Prosegui l'intervento sulla sintesi liberale, cristiana e riformista a partire dalla frase che segue l'ultima riportata.

Testo riportato:
%%

Un progetto per una sintesi liberale, cristiana e riformista.

Nel campo largo è insita la subalternità al partito dominante. Serve piuttosto una forza plurale, confederata ed antifascista, capace di fare sintesi sulla scia dei valori liberali, cristiani e riformisti.

Prendo spunto dal pregevole articolo di ieri su questo giornale, di Ettore Bonalberti:” La risposta alle destre è nella Costituzione”, per rilevare alcune cruciali considerazioni.

Intanto per condividere la premessa di base che pone nella Costituzione il collante e la rotta per una politica coerente che contrasti l’avanzata delle destre.

È questo il sentiero ineludibile che da tempo motiva l’azione politica di quella parte del mondo cattolico-riformista allarmato dalla massiccia offensiva che questa maggioranza, in mano a forze di destra, sempre più reazionarie, illiberali ed antidemocratiche, ha scatenato contro i punti cruciali(centralità del parlamento, principio di uguaglianza ed autonomie regionali) che caratterizzano il nostro impianto costituzionale.

%%

Materiale fornito:
%%

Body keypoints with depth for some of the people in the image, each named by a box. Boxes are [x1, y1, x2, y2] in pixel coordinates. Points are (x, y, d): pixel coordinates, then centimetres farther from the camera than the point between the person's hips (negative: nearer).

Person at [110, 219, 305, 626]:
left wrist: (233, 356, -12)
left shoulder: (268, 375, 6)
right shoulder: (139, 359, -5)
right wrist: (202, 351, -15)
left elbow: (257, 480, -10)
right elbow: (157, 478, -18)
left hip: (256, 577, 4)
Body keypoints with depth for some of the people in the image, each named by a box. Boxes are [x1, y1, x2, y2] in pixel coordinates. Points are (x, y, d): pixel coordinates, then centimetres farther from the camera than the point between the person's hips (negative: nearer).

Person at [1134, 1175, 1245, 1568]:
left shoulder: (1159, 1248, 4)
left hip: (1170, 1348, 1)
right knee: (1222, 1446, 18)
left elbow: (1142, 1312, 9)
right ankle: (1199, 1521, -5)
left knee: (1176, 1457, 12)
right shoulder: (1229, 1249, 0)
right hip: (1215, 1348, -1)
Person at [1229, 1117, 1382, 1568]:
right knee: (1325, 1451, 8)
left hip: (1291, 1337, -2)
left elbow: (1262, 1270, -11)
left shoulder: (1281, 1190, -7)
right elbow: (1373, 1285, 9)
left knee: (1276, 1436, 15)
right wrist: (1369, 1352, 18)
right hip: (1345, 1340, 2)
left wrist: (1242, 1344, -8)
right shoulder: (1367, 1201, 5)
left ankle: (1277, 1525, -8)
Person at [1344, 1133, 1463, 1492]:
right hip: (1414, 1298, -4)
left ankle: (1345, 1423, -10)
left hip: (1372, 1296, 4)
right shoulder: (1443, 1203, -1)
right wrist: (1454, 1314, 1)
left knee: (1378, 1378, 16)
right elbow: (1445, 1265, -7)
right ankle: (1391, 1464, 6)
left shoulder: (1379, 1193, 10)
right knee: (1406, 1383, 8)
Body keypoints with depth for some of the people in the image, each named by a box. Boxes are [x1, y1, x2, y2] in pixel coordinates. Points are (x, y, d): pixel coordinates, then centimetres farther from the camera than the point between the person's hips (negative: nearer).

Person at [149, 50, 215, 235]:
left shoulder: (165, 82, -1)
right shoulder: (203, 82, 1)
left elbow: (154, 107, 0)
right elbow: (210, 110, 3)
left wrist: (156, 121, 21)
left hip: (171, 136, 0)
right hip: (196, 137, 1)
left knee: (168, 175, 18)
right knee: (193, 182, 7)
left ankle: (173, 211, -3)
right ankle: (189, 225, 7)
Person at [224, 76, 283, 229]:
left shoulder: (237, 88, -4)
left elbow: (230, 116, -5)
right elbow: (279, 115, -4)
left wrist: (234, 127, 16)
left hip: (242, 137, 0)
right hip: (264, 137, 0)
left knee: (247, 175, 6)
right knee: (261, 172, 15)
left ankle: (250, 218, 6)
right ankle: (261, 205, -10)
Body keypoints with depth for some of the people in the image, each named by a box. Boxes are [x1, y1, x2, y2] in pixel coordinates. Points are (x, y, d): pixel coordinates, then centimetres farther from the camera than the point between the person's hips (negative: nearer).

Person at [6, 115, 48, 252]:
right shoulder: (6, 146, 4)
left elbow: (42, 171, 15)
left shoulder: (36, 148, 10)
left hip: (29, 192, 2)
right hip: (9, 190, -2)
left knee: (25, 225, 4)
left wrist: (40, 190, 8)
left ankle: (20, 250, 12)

%%

Esercizio svolto:
Il quadrante internazionale e gli inediti mutamenti, soprattutto in politica estera da degli Usa 

Ma ancor più allarmante appare, senza alcun dubbio, il quadrante internazionale dominato da autocrati con pochi scrupoli che fanno dell’agire, senza o sopra le regole, il senso della loro ragione politica.

Mai però ci saremmo aspettati l’inedita torsione della politica estera degli Stati Uniti, sia nei metodi che negli obiettivi geopolitici generali.

L’inatteso cambio di rotta del nuovo presidente Donald Trump, che inopinatamente con le sue ruvide esternazioni ha legittimato la strategia di Putin, reso quasi come la vittima di una guerra che Trump addebita alla responsabilità di Zelensky, la dice lunga sulle nuove sensibilità “democratiche” che si sono insediate alla Casa Bianca.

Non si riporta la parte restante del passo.